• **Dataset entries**
- - -

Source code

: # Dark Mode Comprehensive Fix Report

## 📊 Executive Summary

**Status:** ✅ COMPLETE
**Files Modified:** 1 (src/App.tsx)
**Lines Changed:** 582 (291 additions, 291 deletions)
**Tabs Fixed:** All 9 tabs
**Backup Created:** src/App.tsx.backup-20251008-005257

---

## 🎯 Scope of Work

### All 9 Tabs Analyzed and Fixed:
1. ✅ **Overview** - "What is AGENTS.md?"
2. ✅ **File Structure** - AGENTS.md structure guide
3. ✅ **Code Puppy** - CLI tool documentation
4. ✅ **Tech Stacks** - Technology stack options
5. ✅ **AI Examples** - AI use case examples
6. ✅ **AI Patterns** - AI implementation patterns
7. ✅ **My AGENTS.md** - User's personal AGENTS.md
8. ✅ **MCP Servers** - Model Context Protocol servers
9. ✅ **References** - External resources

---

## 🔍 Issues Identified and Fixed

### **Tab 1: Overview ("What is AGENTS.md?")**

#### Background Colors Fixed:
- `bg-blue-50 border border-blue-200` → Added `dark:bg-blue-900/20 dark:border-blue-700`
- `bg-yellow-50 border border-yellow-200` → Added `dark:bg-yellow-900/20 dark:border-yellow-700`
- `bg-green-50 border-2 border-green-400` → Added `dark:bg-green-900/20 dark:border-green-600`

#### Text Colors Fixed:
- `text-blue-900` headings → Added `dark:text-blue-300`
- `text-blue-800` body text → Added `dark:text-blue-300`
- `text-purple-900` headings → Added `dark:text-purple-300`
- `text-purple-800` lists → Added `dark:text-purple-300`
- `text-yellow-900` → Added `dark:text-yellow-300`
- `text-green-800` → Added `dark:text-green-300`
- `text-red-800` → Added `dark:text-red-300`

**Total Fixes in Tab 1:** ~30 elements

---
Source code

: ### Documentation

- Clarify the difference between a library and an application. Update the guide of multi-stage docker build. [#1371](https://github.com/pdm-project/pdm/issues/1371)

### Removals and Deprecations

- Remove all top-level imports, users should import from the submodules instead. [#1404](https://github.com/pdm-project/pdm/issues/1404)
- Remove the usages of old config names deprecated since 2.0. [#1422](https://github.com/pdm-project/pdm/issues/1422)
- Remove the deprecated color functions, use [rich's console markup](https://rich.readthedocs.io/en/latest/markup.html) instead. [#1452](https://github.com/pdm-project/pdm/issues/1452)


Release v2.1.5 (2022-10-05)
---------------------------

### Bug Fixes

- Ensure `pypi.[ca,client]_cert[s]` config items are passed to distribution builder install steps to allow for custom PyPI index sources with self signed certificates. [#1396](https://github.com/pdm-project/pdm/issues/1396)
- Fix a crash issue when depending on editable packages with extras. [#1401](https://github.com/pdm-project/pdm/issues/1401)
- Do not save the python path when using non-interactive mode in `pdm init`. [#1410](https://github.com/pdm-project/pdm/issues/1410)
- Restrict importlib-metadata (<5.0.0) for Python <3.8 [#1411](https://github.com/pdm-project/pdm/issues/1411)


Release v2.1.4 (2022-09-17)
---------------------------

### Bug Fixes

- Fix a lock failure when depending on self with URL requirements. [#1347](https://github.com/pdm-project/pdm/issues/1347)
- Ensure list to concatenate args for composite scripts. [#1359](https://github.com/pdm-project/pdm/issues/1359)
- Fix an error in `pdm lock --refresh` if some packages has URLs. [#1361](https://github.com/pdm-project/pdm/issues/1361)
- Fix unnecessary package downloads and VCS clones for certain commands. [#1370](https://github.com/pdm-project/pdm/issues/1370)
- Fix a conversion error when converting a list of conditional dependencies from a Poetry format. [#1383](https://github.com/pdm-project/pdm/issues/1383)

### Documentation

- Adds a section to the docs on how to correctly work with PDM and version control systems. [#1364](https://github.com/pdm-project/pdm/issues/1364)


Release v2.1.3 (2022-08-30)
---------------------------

- - -

• **WHAT THE EXERCISE ASKS**
Can you reproduce every row above word for word, changing nothing?

• **WRITTEN RESPONSE**
Source code

: # Dark Mode Comprehensive Fix Report

## 📊 Executive Summary

**Status:** ✅ COMPLETE
**Files Modified:** 1 (src/App.tsx)
**Lines Changed:** 582 (291 additions, 291 deletions)
**Tabs Fixed:** All 9 tabs
**Backup Created:** src/App.tsx.backup-20251008-005257

---

## 🎯 Scope of Work

### All 9 Tabs Analyzed and Fixed:
1. ✅ **Overview** - "What is AGENTS.md?"
2. ✅ **File Structure** - AGENTS.md structure guide
3. ✅ **Code Puppy** - CLI tool documentation
4. ✅ **Tech Stacks** - Technology stack options
5. ✅ **AI Examples** - AI use case examples
6. ✅ **AI Patterns** - AI implementation patterns
7. ✅ **My AGENTS.md** - User's personal AGENTS.md
8. ✅ **MCP Servers** - Model Context Protocol servers
9. ✅ **References** - External resources

---

## 🔍 Issues Identified and Fixed

### **Tab 1: Overview ("What is AGENTS.md?")**

#### Background Colors Fixed:
- `bg-blue-50 border border-blue-200` → Added `dark:bg-blue-900/20 dark:border-blue-700`
- `bg-yellow-50 border border-yellow-200` → Added `dark:bg-yellow-900/20 dark:border-yellow-700`
- `bg-green-50 border-2 border-green-400` → Added `dark:bg-green-900/20 dark:border-green-600`

#### Text Colors Fixed:
- `text-blue-900` headings → Added `dark:text-blue-300`
- `text-blue-800` body text → Added `dark:text-blue-300`
- `text-purple-900` headings → Added `dark:text-purple-300`
- `text-purple-800` lists → Added `dark:text-purple-300`
- `text-yellow-900` → Added `dark:text-yellow-300`
- `text-green-800` → Added `dark:text-green-300`
- `text-red-800` → Added `dark:text-red-300`

**Total Fixes in Tab 1:** ~30 elements

---
Source code

: ### Documentation

- Clarify the difference between a library and an application. Update the guide of multi-stage docker build. [#1371](https://github.com/pdm-project/pdm/issues/1371)

### Removals and Deprecations

- Remove all top-level imports, users should import from the submodules instead. [#1404](https://github.com/pdm-project/pdm/issues/1404)
- Remove the usages of old config names deprecated since 2.0. [#1422](https://github.com/pdm-project/pdm/issues/1422)
- Remove the deprecated color functions, use [rich's console markup](https://rich.readthedocs.io/en/latest/markup.html) instead. [#1452](https://github.com/pdm-project/pdm/issues/1452)


Release v2.1.5 (2022-10-05)
---------------------------

### Bug Fixes

- Ensure `pypi.[ca,client]_cert[s]` config items are passed to distribution builder install steps to allow for custom PyPI index sources with self signed certificates. [#1396](https://github.com/pdm-project/pdm/issues/1396)
- Fix a crash issue when depending on editable packages with extras. [#1401](https://github.com/pdm-project/pdm/issues/1401)
- Do not save the python path when using non-interactive mode in `pdm init`. [#1410](https://github.com/pdm-project/pdm/issues/1410)
- Restrict importlib-metadata (<5.0.0) for Python <3.8 [#1411](https://github.com/pdm-project/pdm/issues/1411)


Release v2.1.4 (2022-09-17)
---------------------------

### Bug Fixes

- Fix a lock failure when depending on self with URL requirements. [#1347](https://github.com/pdm-project/pdm/issues/1347)
- Ensure list to concatenate args for composite scripts. [#1359](https://github.com/pdm-project/pdm/issues/1359)
- Fix an error in `pdm lock --refresh` if some packages has URLs. [#1361](https://github.com/pdm-project/pdm/issues/1361)
- Fix unnecessary package downloads and VCS clones for certain commands. [#1370](https://github.com/pdm-project/pdm/issues/1370)
- Fix a conversion error when converting a list of conditional dependencies from a Poetry format. [#1383](https://github.com/pdm-project/pdm/issues/1383)

### Documentation

- Adds a section to the docs on how to correctly work with PDM and version control systems. [#1364](https://github.com/pdm-project/pdm/issues/1364)


Release v2.1.3 (2022-08-30)
---------------------------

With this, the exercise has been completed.